* Data listing:
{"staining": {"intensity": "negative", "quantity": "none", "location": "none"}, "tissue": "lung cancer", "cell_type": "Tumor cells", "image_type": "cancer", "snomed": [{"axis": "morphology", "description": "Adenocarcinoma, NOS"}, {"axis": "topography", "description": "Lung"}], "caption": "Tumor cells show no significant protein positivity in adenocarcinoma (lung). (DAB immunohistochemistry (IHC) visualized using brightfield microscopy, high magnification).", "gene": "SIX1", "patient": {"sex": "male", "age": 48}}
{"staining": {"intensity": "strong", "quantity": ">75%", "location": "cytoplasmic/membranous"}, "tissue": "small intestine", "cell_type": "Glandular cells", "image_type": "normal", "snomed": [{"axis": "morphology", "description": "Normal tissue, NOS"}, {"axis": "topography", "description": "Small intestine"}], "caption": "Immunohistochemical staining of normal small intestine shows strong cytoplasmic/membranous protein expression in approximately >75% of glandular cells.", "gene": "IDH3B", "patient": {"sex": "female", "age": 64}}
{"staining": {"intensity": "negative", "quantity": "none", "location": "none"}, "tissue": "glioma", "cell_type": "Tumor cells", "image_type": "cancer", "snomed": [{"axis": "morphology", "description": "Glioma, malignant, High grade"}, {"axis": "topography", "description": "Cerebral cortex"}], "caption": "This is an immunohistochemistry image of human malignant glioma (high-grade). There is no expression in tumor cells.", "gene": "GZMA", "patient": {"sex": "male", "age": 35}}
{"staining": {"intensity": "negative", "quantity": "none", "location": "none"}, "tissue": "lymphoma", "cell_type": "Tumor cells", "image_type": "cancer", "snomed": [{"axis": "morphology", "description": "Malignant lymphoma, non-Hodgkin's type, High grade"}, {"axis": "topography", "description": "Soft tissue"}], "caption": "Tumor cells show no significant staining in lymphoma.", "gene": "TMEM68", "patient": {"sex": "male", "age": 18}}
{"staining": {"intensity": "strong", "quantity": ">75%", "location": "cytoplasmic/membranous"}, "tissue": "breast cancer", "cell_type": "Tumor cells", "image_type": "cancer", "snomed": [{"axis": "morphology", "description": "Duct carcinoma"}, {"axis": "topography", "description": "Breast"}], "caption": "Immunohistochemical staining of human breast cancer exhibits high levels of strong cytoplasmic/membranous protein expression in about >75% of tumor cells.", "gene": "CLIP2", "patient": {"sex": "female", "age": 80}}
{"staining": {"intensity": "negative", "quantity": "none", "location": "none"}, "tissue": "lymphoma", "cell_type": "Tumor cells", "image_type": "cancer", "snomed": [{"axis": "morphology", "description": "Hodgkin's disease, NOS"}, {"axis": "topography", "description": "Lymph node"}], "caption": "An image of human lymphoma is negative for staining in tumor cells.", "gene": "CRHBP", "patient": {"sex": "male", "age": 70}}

* Task brief: Nothing may be omitted or altered; reproduce all of the entries.

* Response below:
{"staining": {"intensity": "negative", "quantity": "none", "location": "none"}, "tissue": "lung cancer", "cell_type": "Tumor cells", "image_type": "cancer", "snomed": [{"axis": "morphology", "description": "Adenocarcinoma, NOS"}, {"axis": "topography", "description": "Lung"}], "caption": "Tumor cells show no significant protein positivity in adenocarcinoma (lung). (DAB immunohistochemistry (IHC) visualized using brightfield microscopy, high magnification).", "gene": "SIX1", "patient": {"sex": "male", "age": 48}}
{"staining": {"intensity": "strong", "quantity": ">75%", "location": "cytoplasmic/membranous"}, "tissue": "small intestine", "cell_type": "Glandular cells", "image_type": "normal", "snomed": [{"axis": "morphology", "description": "Normal tissue, NOS"}, {"axis": "topography", "description": "Small intestine"}], "caption": "Immunohistochemical staining of normal small intestine shows strong cytoplasmic/membranous protein expression in approximately >75% of glandular cells.", "gene": "IDH3B", "patient": {"sex": "female", "age": 64}}
{"staining": {"intensity": "negative", "quantity": "none", "location": "none"}, "tissue": "glioma", "cell_type": "Tumor cells", "image_type": "cancer", "snomed": [{"axis": "morphology", "description": "Glioma, malignant, High grade"}, {"axis": "topography", "description": "Cerebral cortex"}], "caption": "This is an immunohistochemistry image of human malignant glioma (high-grade). There is no expression in tumor cells.", "gene": "GZMA", "patient": {"sex": "male", "age": 35}}
{"staining": {"intensity": "negative", "quantity": "none", "location": "none"}, "tissue": "lymphoma", "cell_type": "Tumor cells", "image_type": "cancer", "snomed": [{"axis": "morphology", "description": "Malignant lymphoma, non-Hodgkin's type, High grade"}, {"axis": "topography", "description": "Soft tissue"}], "caption": "Tumor cells show no significant staining in lymphoma.", "gene": "TMEM68", "patient": {"sex": "male", "age": 18}}
{"staining": {"intensity": "strong", "quantity": ">75%", "location": "cytoplasmic/membranous"}, "tissue": "breast cancer", "cell_type": "Tumor cells", "image_type": "cancer", "snomed": [{"axis": "morphology", "description": "Duct carcinoma"}, {"axis": "topography", "description": "Breast"}], "caption": "Immunohistochemical staining of human breast cancer exhibits high levels of strong cytoplasmic/membranous protein expression in about >75% of tumor cells.", "gene": "CLIP2", "patient": {"sex": "female", "age": 80}}
{"staining": {"intensity": "negative", "quantity": "none", "location": "none"}, "tissue": "lymphoma", "cell_type": "Tumor cells", "image_type": "cancer", "snomed": [{"axis": "morphology", "description": "Hodgkin's disease, NOS"}, {"axis": "topography", "description": "Lymph node"}], "caption": "An image of human lymphoma is negative for staining in tumor cells.", "gene": "CRHBP", "patient": {"sex": "male", "age": 70}}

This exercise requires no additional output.